Ausgabe vom 27. April 2018

Stadtfeuerwehrverband: Feuerwehr ist gut aufgestellt

DANK FÜR WIRKEN:  Martin Hauck (2.v.r) bei der Versammlung mit Florian Geldner, BM Klaus Stapf und Ulrich Volz (v. l.) Foto: Branddirektion

DANK FÜR WIRKEN: Martin Hauck (2.v.r) bei der Versammlung mit Florian Geldner, BM Klaus Stapf und Ulrich Volz (v. l.) Foto: Branddirektion

 

Dienst- und Verbandsversammlung zieht positives Fazit / Beispielhafte Kooperationen

„Während die Welt in Aufregung ist, ist die Feuerwehrlage in Karlsruhe als ruhig zu bezeichnen", erklärte Bürgermeister Klaus Stapf in seinem Grußwort zur Eröffnung der diesjährigen Dienst- und Verbandsversammlung der Feuerwehr Karlsruhe und des Stadtfeuerwehrverbandes Karlsruhe.
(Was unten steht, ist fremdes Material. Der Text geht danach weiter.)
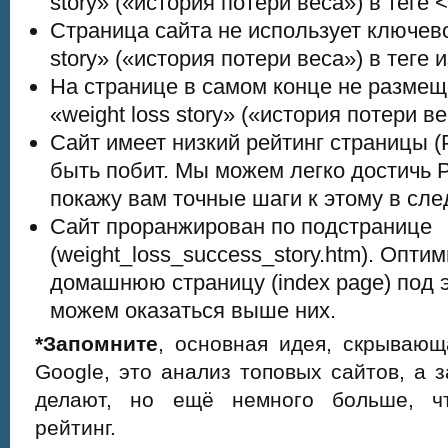
story» («история потери веса») в теге 
Страница сайта не использует ключево
story» («история потери веса») в теге 
На странице в самом конце не разме
«weight loss story» («история потери в
Сайт имеет низкий рейтинг страницы (
быть побит. Мы можем легко достичь 
покажу вам точные шаги к этому в сл
Сайт проранжирован по подстранице
(weight_loss_success_story.htm). Опт
домашнюю страницу (index page) под 
можем оказаться выше них.
*Запомните
, основная идея, скрываю
Google, это анализ топовых сайтов, а з
делают, но ещё немного больше, ч
рейтинг.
Die Feuerwehr sei gut aufgestellt und werde als familiär und positiv wahrgenommen, fuhr er fort. Als „inzwischen beispielhaft" beschrieb der Feuerwehrdezernent zudem die Zusammenarbeit mit den Hilfsorganisationen und der Polizei in Stadt und Landkreis. Neben BM Stapf begrüßte Verbandsvorsitzender Ulrich Volz die Vertreter des Gemeinderats und gemeinsam ehrten sie Kreisbrandmeister Thomas Hauck aus dem Landratsamt Karlsruhe, der im Laufe des Jahres in den Ruhestand geht. Als Dank und Anerkennung für die vertrauensvolle Zusammenarbeit wurde ihm der Ehrenteller des Stadtfeuerwehrverbandes Karlsruhe überreicht.

Der Leiter der Branddirektion Florian Geldner beleuchtete in seinem Jahresbericht von 2017 die Gesamtsituation der Feuerwehr. Das Einsatzgeschehen beschrieb der Kommandant als ruhig, ohne besondere Großeinsätze. Glückliche Umstände und die Leistungsfähigkeit der Karlsruher Feuerwehr seien Gründe dafür. Für den Innendienst hob er den weitgehend reibungslosen Betrieb der Leitstellen, die Beschaffung des Hilfeleistungslöschbootes und den Neubau der Hauptfeuerwache hervor.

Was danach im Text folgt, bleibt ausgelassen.